*YOUR GOAL*: Go through the rows below and copy out each line that contains the word "value".

*AVAILABLE RECORDS*:

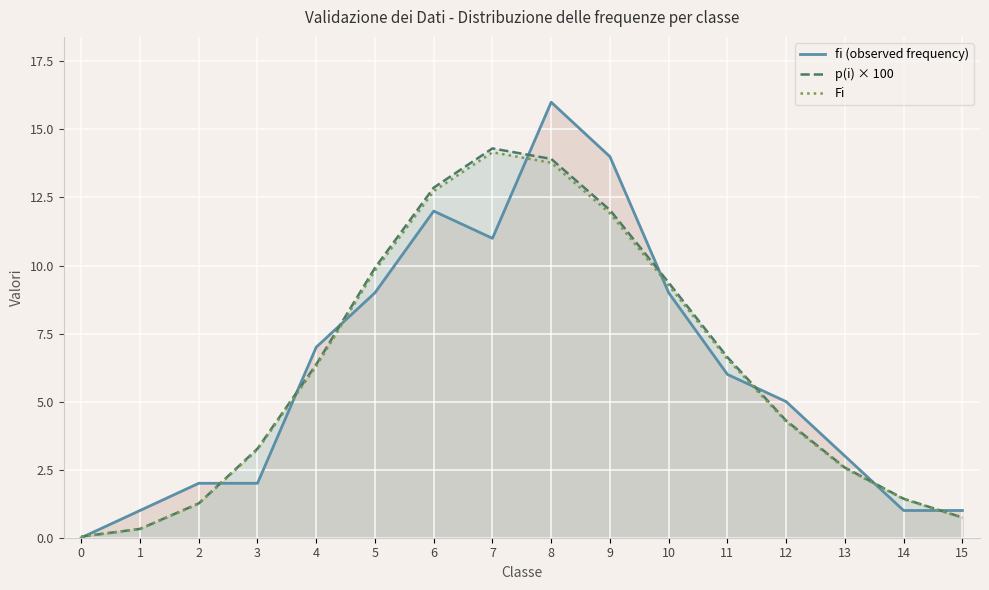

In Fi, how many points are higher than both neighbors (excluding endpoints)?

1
--
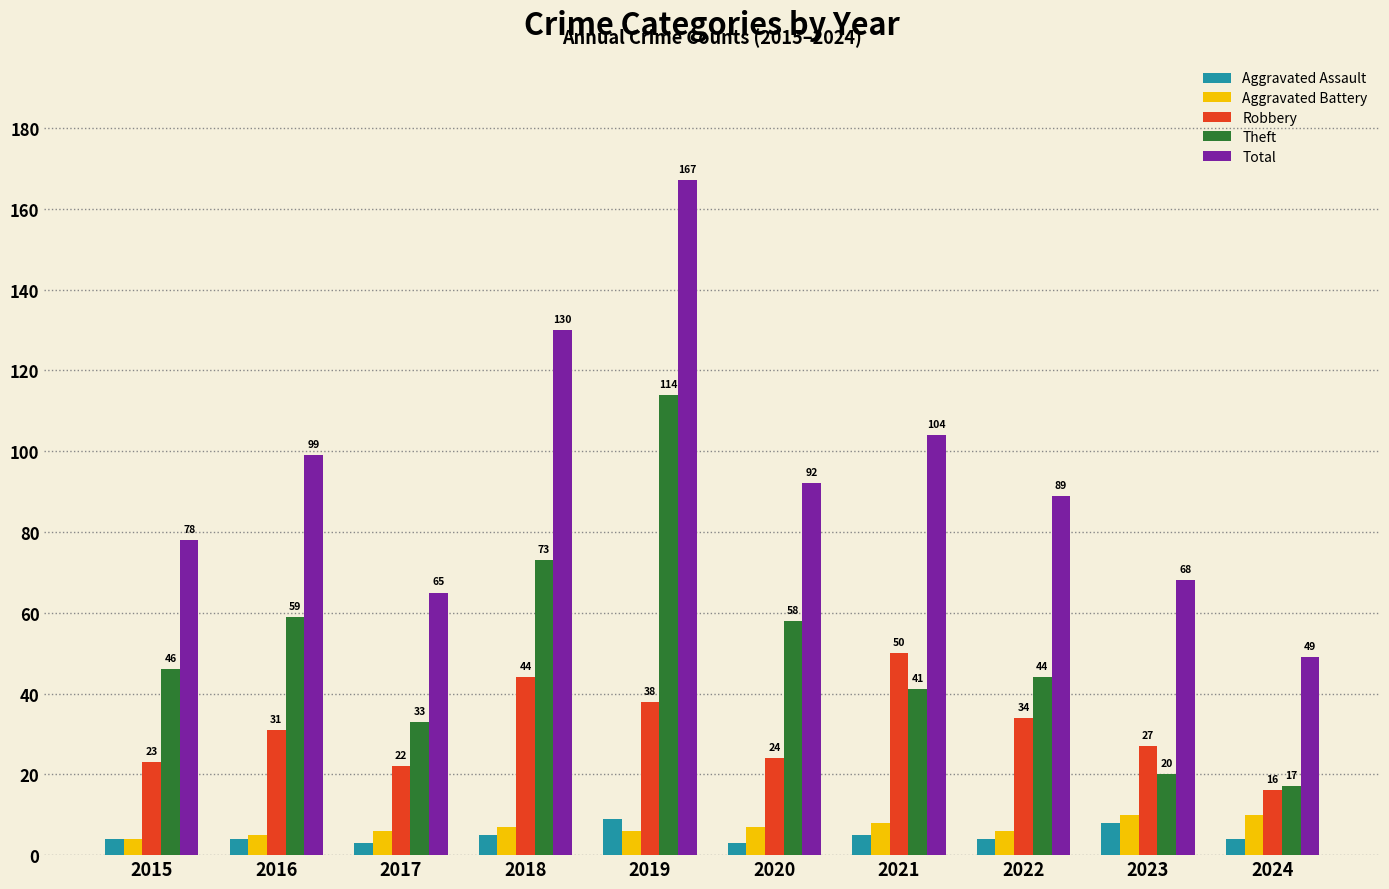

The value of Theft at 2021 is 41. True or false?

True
...
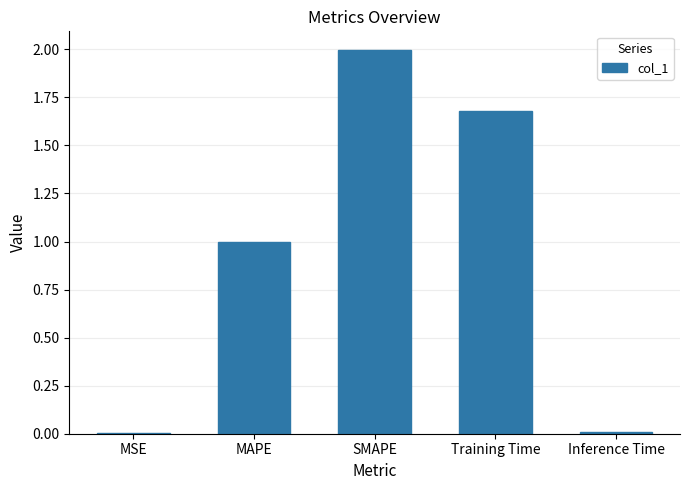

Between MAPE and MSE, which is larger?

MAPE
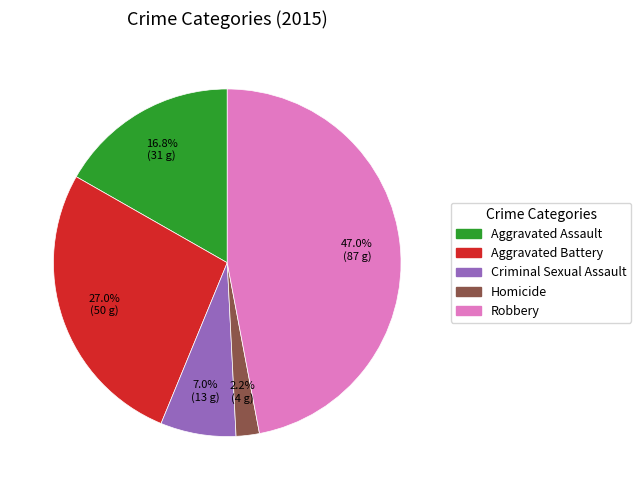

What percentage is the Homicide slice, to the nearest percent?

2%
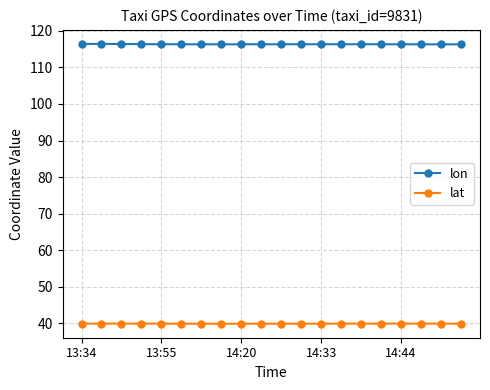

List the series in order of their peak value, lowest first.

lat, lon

*RESULT OF THE EXERCISE*:
The value of Theft at 2021 is 41. True or false?
List the series in order of their peak value, lowest first.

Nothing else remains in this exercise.